EAB may be reaping success from its niche strategy, but the bank learned the hard way.

In the early 1980s it chased commercial real estate loans and Third World lending, only to end up saddled with $750 million in bad loans. These nonperformers were eventually pushed off onto ABN Amro's books.

In those days, EAB was run by a consortium of European banks. In the summer of 1991, ABN Amro took majority control of EAB and named Mr. Travaglianti president and chief operating officer.

Applying a strategy that ABN uses in all of its U.S. banks, including its largest, Chicago-based LaSalle National Corp., Dutch executives gave him strict orders to keep close to EAB's traditional markets.

This was easy for Mr. Travaglianti. A Brooklyn native, he joined the bank as a trainee in 1970, when it was still known as Franklin National Bank.

Franklin collapsed four years later, crippled by foreign exchange fraud. It was soon taken over by the European consortium.

In the following year, Mr. Travaglianti was named senior vice president of middle-market lending for the new bank.

Eventually, his responsibilities were expanded to include corporate banking and real estate lending.

Today, EAB faces a rough-and-tumble world of bank mergers and acquisitions. But analysts say they don't see the Dutch selling out their profitable U.S. banks. Growth, however, is key to their survival, they say.

Mr. Travaglianti won't comment on how big he wants EAB to grow or which banks he might like to acquire, but he said his company is not averse to in-market acquisitions that fit EAB's niche.

"Before we look to Connecticut, Pennsylvania, or Georgia we're going to look literally in our own backyard," he noted.

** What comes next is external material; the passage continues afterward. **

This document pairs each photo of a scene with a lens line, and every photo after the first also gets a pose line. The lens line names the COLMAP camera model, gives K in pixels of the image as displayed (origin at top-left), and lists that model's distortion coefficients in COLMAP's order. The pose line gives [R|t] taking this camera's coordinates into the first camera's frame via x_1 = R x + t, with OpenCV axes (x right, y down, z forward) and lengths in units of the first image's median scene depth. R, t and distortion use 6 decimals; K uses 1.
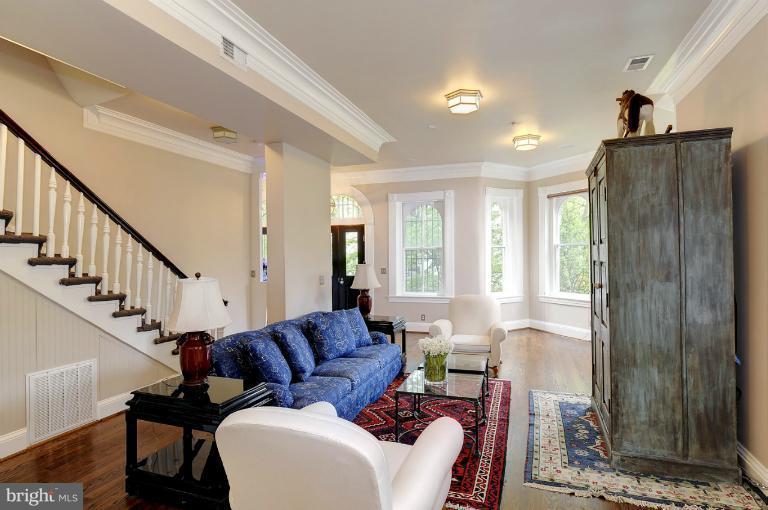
lens RADIAL K [[401.2, 0, 383.5], [0, 401.2, 253.4], [0, 0, 1]] dist [0.004535, 0.000617]
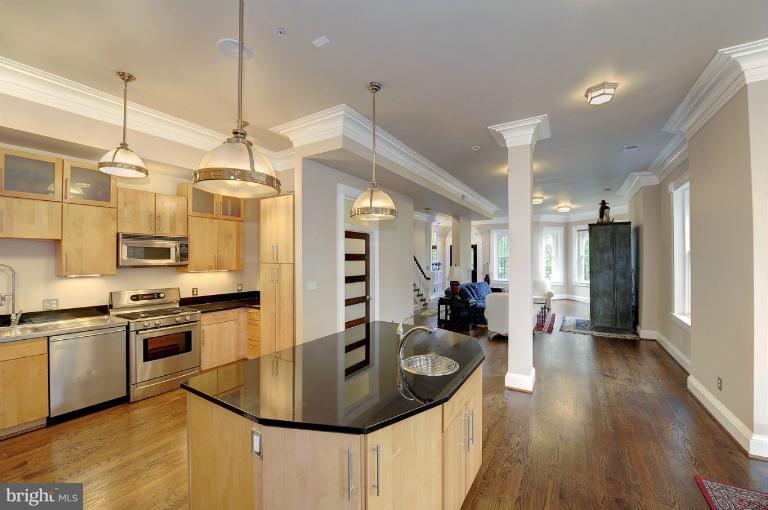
lens RADIAL K [[308.3, 0, 385.4], [0, 308.3, 254.7], [0, 0, 1]] dist [-0.001814, -0.000097]
pose [[0.978950, 0.009311, -0.203888, -0.308345], [-0.011585, 0.999883, -0.009964, -0.001637], [0.203771, 0.012117, 0.978944, -1.020837]]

Mr. Travaglianti also said EAB is in a stronger position to grow than many larger competitors because it has already gone through a drastic restructuring to improve its efficiency ratio.

Since the bank refocused its vision four years ago, it has slowly pared down staff to 1,800 from 4,500, he said, mostly by consolidating back- office functions and downsizing the commercial real estate lending operations.

Unlike some of its competitors, Mr. Travaglianti said EAB has learned its lesson about chasing profitable markets outside its niche.

"Their (the Dutch) idea of intermediate-term vision is 20 years. And long term is 50 years. We in America think five or 10 years is long term."